The bubbly character, who was born in Sighthill and attended Bishopbriggs High, was busy enjoying the sunshine of Benidorm last summer when news filtered through that the Clyde job was his - should he want it.

At that point, the Bully Wee possessed only five signed players but, after a frenzied spell of almost Arthur Daley-style wheeling and dealing, Reid moulded a strong side - who have surprised everyone with their consistency.

He revealed: "At the start of the season, the main aim was to ensure Clyde kept their first division status.

"We had lost 12 quality players, all regulars, and the directors had said to me that if the club could avoid relegation, we would have done our job.

"Once we started winning a few games, we thought about finishing in the top five and now we hope to finish in the top two.

"The players have been fantastic and the most pleasing thing about this season has been the incredible team spirit.

"My assistants Stuart Balmer and Gary Bollan have also been a great help, on and off the park.

He added: "When you take our Scottish Cup run into consideration, it has been a very successful, and satisfying, season.

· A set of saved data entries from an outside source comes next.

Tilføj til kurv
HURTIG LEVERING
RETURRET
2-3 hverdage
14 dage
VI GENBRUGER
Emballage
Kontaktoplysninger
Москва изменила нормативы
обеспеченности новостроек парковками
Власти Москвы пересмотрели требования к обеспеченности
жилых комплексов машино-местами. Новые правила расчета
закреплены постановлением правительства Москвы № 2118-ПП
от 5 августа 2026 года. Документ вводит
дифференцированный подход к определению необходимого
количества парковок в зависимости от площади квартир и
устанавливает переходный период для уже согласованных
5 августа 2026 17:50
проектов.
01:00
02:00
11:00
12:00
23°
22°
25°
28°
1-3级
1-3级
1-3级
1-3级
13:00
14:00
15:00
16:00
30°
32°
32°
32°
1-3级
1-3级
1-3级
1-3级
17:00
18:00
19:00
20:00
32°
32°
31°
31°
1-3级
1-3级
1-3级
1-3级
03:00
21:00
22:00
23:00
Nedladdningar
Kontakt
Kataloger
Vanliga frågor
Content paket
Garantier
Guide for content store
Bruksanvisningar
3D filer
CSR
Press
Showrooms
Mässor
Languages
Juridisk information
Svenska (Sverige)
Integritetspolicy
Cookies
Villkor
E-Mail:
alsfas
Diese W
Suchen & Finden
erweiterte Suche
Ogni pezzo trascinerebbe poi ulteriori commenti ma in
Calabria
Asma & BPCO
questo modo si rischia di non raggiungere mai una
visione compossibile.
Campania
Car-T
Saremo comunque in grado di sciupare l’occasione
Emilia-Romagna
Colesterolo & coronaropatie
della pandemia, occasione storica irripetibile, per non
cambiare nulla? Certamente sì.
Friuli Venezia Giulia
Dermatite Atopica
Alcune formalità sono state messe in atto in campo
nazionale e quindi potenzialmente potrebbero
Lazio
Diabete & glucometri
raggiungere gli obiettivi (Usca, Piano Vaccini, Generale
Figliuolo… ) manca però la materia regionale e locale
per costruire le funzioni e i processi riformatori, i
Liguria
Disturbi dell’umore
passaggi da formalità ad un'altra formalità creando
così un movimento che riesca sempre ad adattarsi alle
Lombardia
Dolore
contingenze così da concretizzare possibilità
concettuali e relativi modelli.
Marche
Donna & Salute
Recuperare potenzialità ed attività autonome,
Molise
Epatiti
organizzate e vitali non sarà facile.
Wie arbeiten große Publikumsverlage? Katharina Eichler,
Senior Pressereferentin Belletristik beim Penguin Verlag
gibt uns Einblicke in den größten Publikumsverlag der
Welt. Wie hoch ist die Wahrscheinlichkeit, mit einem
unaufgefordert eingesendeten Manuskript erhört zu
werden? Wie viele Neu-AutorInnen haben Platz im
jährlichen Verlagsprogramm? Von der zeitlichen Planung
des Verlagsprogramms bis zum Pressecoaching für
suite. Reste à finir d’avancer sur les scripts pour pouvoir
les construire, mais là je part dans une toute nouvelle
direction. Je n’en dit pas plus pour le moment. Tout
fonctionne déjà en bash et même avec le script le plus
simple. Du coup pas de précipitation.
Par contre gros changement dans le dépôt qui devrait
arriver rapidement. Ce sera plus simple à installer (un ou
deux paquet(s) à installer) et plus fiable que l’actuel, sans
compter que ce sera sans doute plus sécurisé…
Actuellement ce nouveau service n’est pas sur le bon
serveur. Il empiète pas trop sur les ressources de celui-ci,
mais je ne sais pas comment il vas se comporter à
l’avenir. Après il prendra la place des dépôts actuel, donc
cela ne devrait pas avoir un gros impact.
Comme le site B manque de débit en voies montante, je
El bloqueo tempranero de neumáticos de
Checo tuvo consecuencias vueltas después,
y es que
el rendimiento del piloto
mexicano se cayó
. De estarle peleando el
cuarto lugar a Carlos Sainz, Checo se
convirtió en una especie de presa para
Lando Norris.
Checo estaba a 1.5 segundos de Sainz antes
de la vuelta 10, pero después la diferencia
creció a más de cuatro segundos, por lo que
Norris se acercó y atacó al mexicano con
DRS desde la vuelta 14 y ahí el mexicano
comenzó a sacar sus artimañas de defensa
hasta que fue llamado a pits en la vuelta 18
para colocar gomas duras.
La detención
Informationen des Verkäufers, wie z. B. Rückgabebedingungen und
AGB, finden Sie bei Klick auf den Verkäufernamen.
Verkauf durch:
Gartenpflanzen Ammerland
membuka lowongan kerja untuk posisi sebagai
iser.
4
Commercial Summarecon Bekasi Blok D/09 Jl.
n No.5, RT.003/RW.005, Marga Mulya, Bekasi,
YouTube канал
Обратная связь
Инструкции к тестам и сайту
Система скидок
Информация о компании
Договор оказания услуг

"Finishing as runners-up for the third successive season would be a big achievement but it is also frustrating, as our league is the only one in Europe where you get no reward for being second!"

The 'cup run' Reid refers to saw the Bully Wee face Martin O'Neill's Celtic in a much-hyped quarter-final at Broadwood in February.

Despite the 5-0 scoreline, Clyde's players in no way disgraced themselves and the six-figure sum generated by that tie could allow Reid to strengthen his hand in time for next season.

"It was a great day for the club, the fans and the whole Cumbernauld community," Reid said.

"Very few of our players had ever played on that sort of stage before and I felt they acquitted themselves very well.

"The second goal just after half-time killed us, but I was proud of the lads and it has given many of them a taste for the big occasion.

"I still don't know what funds will be available to improve the squad for next season, but the directors are working hard and hopefully I will know where I stand over the next few weeks."

Before becoming a full-time coach, Reid worked as a lithographic printer for 17 years, combining this job with a successful playing career.

A short spell in the juniors with Ashfield and Petershill prepared him for the rigours of the senior game, where he made over 400 league appearances for Queen of the South, Clyde, Hamilton Academicals and Stirling Albion.

A tenacious midfielder, Reid modestly refers to himself as a "water-carrier" - a player who won headers, made tackles and left the ball-playing to his team-mates.

He strongly believes the presence of players like Celtic's Neil Lennon and Chelsea's Claude Makelele is a vital component in all successful sides and also holds a lot of admiration for fellow midfield terrier-cum-manager Gordon Strachan.

It was Strachan, of course, who famously replied "velocity" when he was asked for a 'quick word' by an eager reporter, but, given his early managerial success, is Reid in a rush to go anywhere?

He revealed: "I enjoy working at Clyde, it's a smashing club and I'm allowed to get on with the running of the place.

"You never know what's around the corner though. Most managers have aspirations of moving on to a bigger club and I am no different to anybody else."